Exercise
The line holding "Google Search engine" and every line after it through the end of the entries below: retype these exactly and nothing more.

------ Records shown

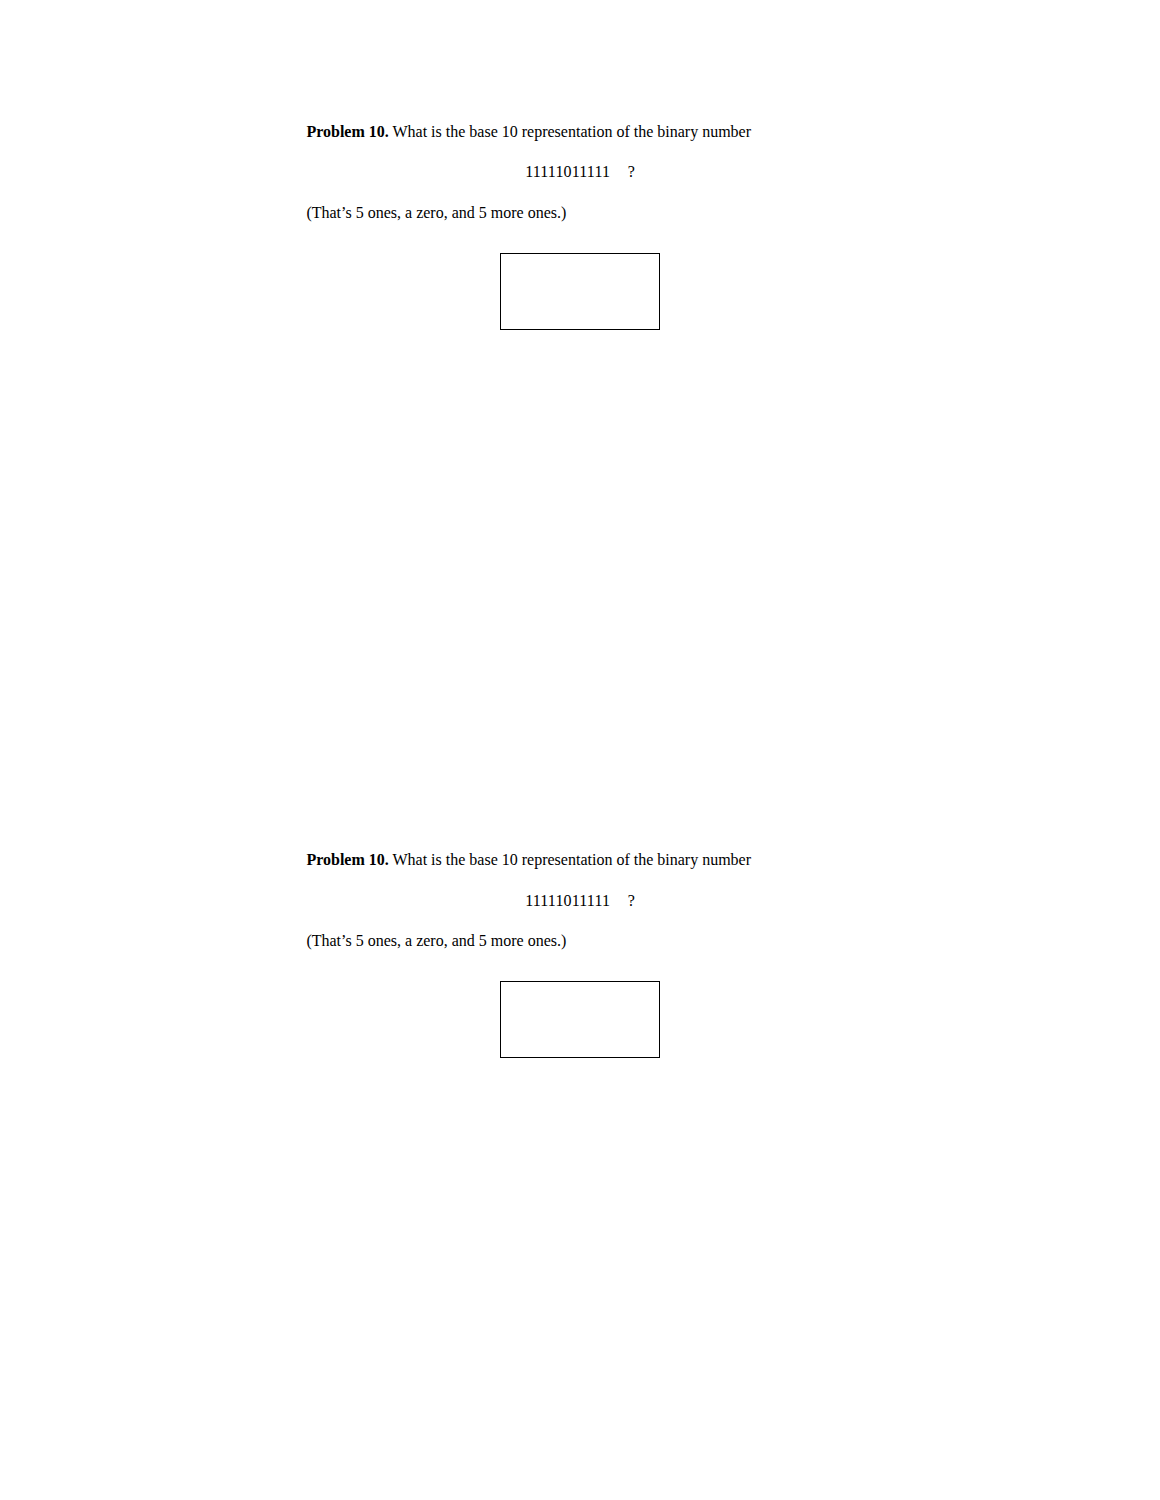Problem 10. What is the base 10 representation of the binary number
11111011111?
(That’s 5 ones, a zero, and 5 more ones.)
Problem 10. What is the base 10 representation of the binary number
11111011111?
(That’s 5 ones, a zero, and 5 more ones.)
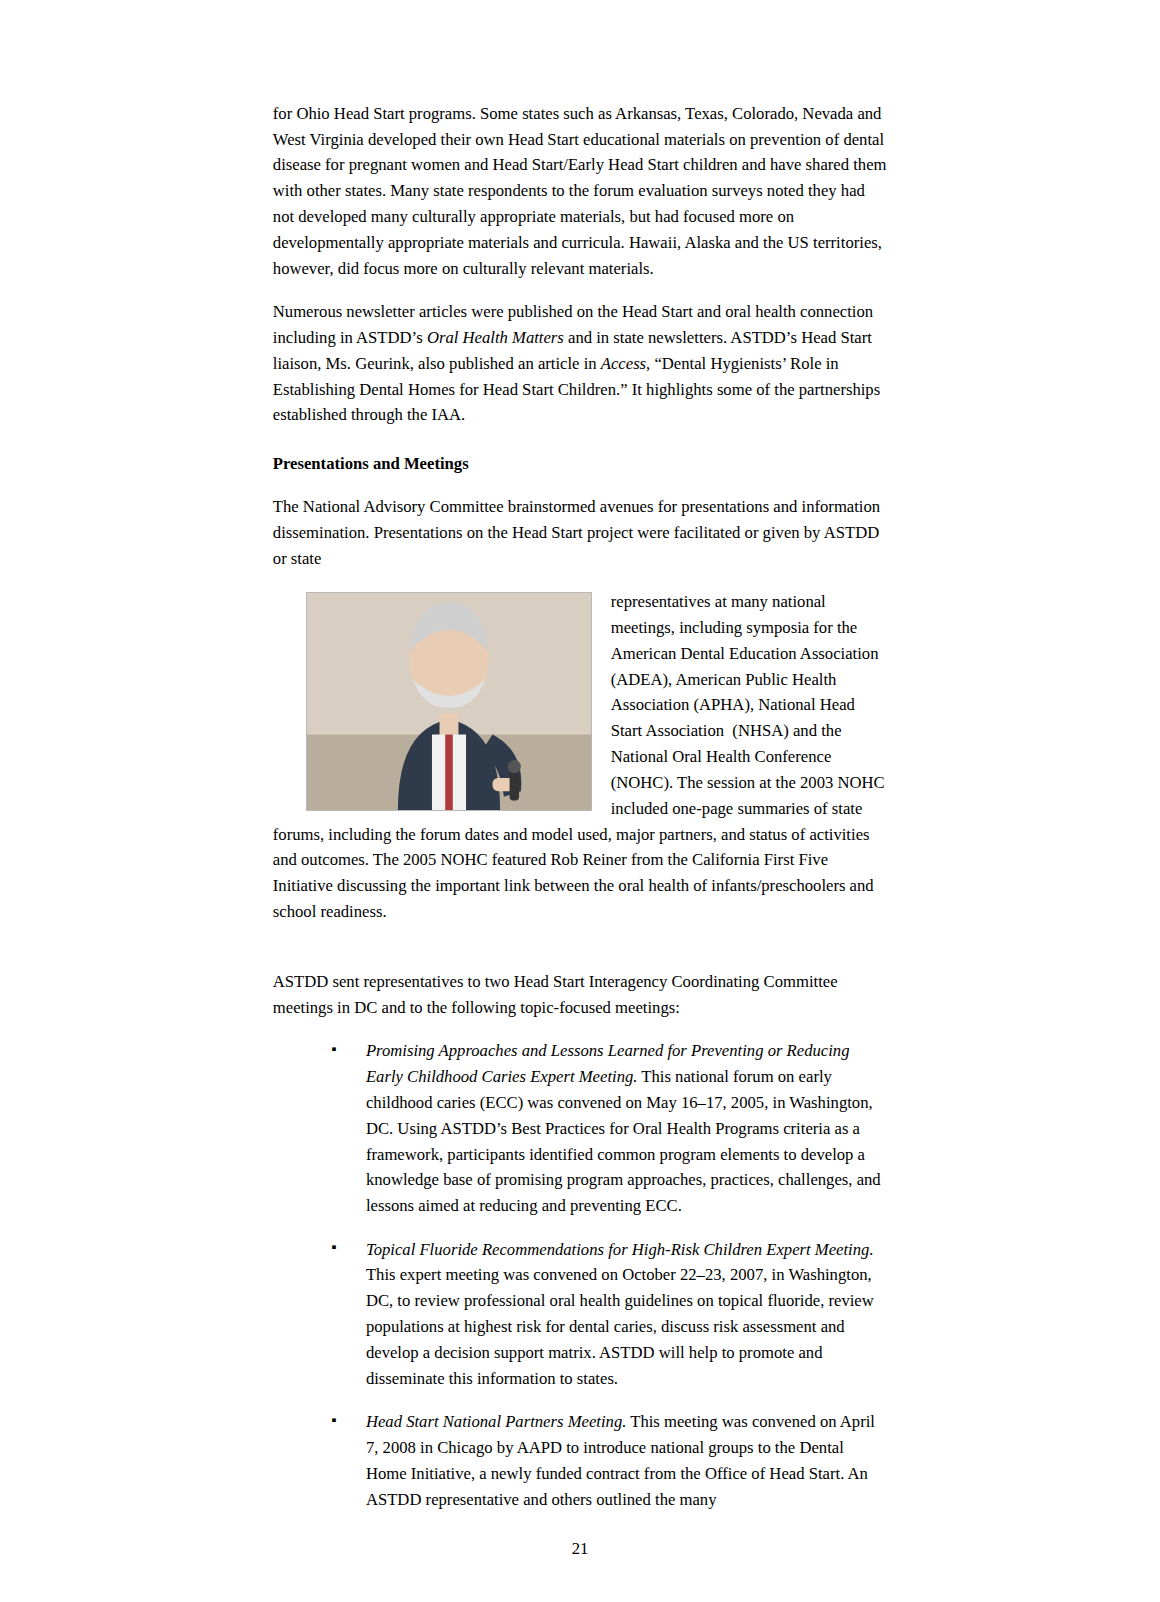for Ohio Head Start programs. Some states such as Arkansas, Texas, Colorado, Nevada and West Virginia developed their own Head Start educational materials on prevention of dental disease for pregnant women and Head Start/Early Head Start children and have shared them with other states. Many state respondents to the forum evaluation surveys noted they had not developed many culturally appropriate materials, but had focused more on developmentally appropriate materials and curricula. Hawaii, Alaska and the US territories, however, did focus more on culturally relevant materials.
Numerous newsletter articles were published on the Head Start and oral health connection including in ASTDD’s Oral Health Matters and in state newsletters. ASTDD’s Head Start liaison, Ms. Geurink, also published an article in Access, “Dental Hygienists’ Role in Establishing Dental Homes for Head Start Children.” It highlights some of the partnerships established through the IAA.
Presentations and Meetings
The National Advisory Committee brainstormed avenues for presentations and information dissemination. Presentations on the Head Start project were facilitated or given by ASTDD or state
representatives at many national meetings, including symposia for the American Dental Education Association (ADEA), American Public Health Association (APHA), National Head Start Association (NHSA) and the National Oral Health Conference (NOHC). The session at the 2003 NOHC included one-page summaries of state forums, including the forum dates and model used, major partners, and status of activities and outcomes. The 2005 NOHC featured Rob Reiner from the California First Five Initiative discussing the important link between the oral health of infants/preschoolers and school readiness.
ASTDD sent representatives to two Head Start Interagency Coordinating Committee meetings in DC and to the following topic-focused meetings:
Promising Approaches and Lessons Learned for Preventing or Reducing Early Childhood Caries Expert Meeting. This national forum on early childhood caries (ECC) was convened on May 16–17, 2005, in Washington, DC. Using ASTDD’s Best Practices for Oral Health Programs criteria as a framework, participants identified common program elements to develop a knowledge base of promising program approaches, practices, challenges, and lessons aimed at reducing and preventing ECC.
Topical Fluoride Recommendations for High-Risk Children Expert Meeting. This expert meeting was convened on October 22–23, 2007, in Washington, DC, to review professional oral health guidelines on topical fluoride, review populations at highest risk for dental caries, discuss risk assessment and develop a decision support matrix. ASTDD will help to promote and disseminate this information to states.
Head Start National Partners Meeting. This meeting was convened on April 7, 2008 in Chicago by AAPD to introduce national groups to the Dental Home Initiative, a newly funded contract from the Office of Head Start. An ASTDD representative and others outlined the many
21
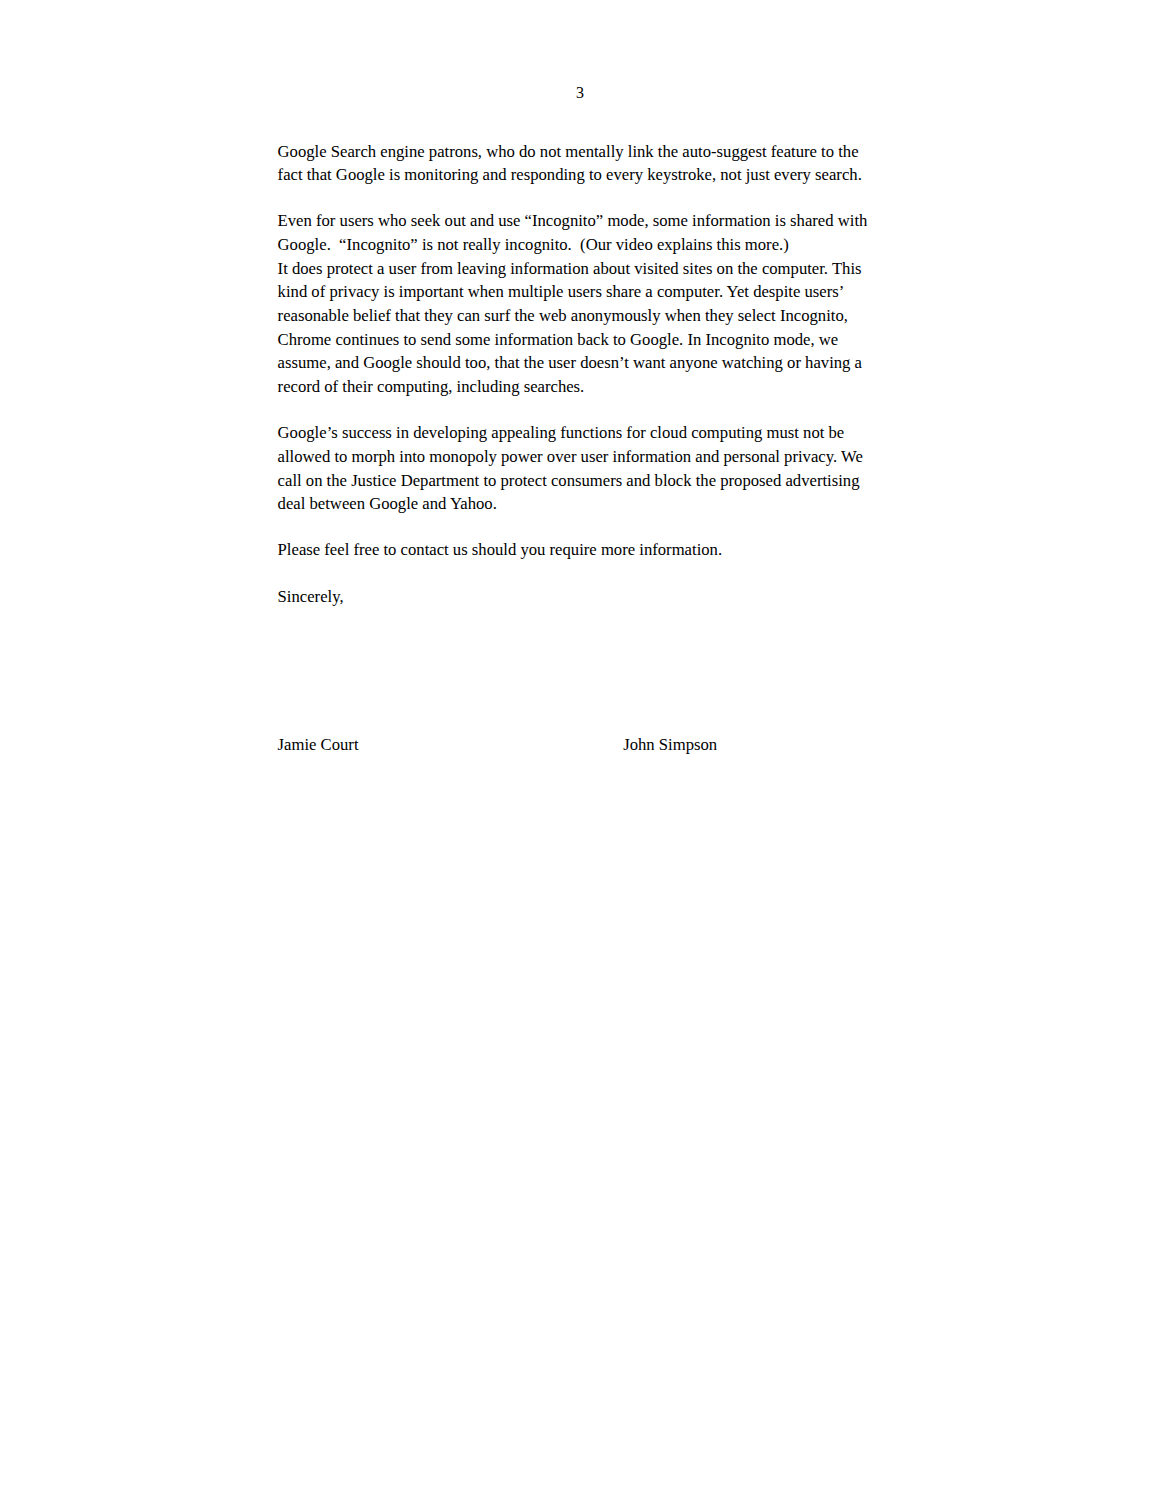3
Google Search engine patrons, who do not mentally link the auto-suggest feature to the fact that Google is monitoring and responding to every keystroke, not just every search.
Even for users who seek out and use “Incognito” mode, some information is shared with Google. “Incognito” is not really incognito. (Our video explains this more.)
It does protect a user from leaving information about visited sites on the computer. This kind of privacy is important when multiple users share a computer. Yet despite users’ reasonable belief that they can surf the web anonymously when they select Incognito, Chrome continues to send some information back to Google. In Incognito mode, we assume, and Google should too, that the user doesn’t want anyone watching or having a record of their computing, including searches.
Google’s success in developing appealing functions for cloud computing must not be allowed to morph into monopoly power over user information and personal privacy. We call on the Justice Department to protect consumers and block the proposed advertising deal between Google and Yahoo.
Please feel free to contact us should you require more information.
Sincerely,
Jamie Court John Simpson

------------

Answer for the task
Google Search engine patrons, who do not mentally link the auto-suggest feature to the fact that Google is monitoring and responding to every keystroke, not just every search.
Even for users who seek out and use “Incognito” mode, some information is shared with Google. “Incognito” is not really incognito. (Our video explains this more.)
It does protect a user from leaving information about visited sites on the computer. This kind of privacy is important when multiple users share a computer. Yet despite users’ reasonable belief that they can surf the web anonymously when they select Incognito, Chrome continues to send some information back to Google. In Incognito mode, we assume, and Google should too, that the user doesn’t want anyone watching or having a record of their computing, including searches.
Google’s success in developing appealing functions for cloud computing must not be allowed to morph into monopoly power over user information and personal privacy. We call on the Justice Department to protect consumers and block the proposed advertising deal between Google and Yahoo.
Please feel free to contact us should you require more information.
Sincerely,
Jamie Court John Simpson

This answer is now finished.